- TASK
The answer must be every line of the data that holds the word "format".

(TASK DATA begins)

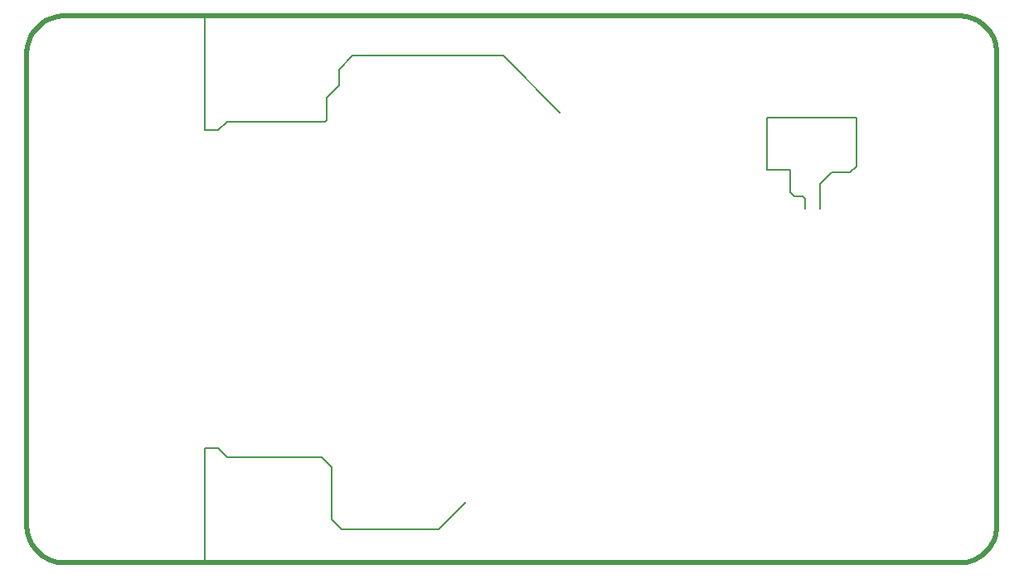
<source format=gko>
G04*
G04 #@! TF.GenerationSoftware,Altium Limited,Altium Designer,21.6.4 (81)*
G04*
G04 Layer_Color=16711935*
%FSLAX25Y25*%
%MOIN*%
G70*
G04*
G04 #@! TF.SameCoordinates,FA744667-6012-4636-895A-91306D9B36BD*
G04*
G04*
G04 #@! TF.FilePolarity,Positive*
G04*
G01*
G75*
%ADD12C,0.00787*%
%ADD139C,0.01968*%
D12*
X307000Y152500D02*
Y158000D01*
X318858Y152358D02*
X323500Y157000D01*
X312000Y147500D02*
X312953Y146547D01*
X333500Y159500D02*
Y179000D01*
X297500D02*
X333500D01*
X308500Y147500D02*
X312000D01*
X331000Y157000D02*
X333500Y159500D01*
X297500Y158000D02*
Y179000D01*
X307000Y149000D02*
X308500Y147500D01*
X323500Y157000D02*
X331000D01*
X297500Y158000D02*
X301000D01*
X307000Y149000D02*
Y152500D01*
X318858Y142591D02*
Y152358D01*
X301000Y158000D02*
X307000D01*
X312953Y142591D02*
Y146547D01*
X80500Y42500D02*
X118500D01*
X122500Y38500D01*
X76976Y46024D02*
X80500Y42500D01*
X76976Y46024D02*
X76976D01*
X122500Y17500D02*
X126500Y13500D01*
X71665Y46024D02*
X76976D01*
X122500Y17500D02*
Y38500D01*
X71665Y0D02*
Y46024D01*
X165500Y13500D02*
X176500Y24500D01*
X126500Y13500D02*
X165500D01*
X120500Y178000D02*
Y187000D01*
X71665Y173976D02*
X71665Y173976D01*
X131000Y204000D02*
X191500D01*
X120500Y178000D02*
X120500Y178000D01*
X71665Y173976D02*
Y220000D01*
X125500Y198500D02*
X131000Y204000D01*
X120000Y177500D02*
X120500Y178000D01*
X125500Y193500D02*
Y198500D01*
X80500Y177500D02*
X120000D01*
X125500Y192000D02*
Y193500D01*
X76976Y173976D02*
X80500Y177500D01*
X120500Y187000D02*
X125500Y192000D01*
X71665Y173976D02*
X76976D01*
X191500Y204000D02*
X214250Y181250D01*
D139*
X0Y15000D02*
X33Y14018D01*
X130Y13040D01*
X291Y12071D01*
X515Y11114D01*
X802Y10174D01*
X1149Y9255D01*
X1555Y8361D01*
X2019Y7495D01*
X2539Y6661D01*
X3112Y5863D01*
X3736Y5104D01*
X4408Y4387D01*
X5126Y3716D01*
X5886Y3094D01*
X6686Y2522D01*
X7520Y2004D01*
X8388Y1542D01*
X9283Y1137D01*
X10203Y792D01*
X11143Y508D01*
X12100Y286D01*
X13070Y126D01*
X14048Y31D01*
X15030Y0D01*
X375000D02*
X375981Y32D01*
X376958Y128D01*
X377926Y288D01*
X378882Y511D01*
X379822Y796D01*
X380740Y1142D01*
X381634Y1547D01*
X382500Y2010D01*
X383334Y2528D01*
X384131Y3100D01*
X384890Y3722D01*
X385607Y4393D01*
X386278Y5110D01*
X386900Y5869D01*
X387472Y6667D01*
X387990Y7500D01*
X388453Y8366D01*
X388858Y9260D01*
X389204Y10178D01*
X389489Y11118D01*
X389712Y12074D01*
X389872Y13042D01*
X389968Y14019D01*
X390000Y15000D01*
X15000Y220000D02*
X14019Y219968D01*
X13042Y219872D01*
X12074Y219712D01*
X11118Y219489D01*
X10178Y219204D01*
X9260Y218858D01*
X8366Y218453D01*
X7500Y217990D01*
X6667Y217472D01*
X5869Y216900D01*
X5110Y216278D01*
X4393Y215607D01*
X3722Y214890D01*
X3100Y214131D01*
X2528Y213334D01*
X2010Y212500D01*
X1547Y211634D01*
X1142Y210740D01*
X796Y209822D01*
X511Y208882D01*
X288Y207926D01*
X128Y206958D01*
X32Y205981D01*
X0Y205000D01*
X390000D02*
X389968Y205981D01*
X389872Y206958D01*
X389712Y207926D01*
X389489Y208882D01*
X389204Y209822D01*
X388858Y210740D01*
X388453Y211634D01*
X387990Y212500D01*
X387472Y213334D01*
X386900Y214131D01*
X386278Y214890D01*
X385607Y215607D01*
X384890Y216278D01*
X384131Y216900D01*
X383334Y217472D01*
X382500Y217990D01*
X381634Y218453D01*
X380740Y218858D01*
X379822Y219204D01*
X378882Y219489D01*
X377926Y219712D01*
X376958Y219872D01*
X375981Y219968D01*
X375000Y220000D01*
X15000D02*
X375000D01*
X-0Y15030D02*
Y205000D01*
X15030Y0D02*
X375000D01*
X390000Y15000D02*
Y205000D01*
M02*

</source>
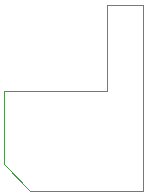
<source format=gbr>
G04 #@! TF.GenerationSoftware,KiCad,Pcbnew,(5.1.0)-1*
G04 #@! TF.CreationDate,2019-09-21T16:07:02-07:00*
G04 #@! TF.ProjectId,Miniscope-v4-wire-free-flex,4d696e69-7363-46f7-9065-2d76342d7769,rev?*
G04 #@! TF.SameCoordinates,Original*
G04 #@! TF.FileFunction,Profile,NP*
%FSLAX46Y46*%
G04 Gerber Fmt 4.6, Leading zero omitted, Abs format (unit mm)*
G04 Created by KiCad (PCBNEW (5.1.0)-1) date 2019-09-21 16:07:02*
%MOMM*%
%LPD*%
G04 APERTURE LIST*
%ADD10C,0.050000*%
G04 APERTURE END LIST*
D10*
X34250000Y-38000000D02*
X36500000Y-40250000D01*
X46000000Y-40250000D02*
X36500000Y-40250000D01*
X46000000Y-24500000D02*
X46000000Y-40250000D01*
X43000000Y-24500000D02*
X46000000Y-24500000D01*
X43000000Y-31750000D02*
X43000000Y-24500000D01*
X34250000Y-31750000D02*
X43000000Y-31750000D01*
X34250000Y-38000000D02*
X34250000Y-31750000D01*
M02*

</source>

(TASK DATA ends)

- PROBLEM SOLUTION
<source format=gko>
<source format=gbr>
G04 Gerber Fmt 4.6, Leading zero omitted, Abs format (unit mm)*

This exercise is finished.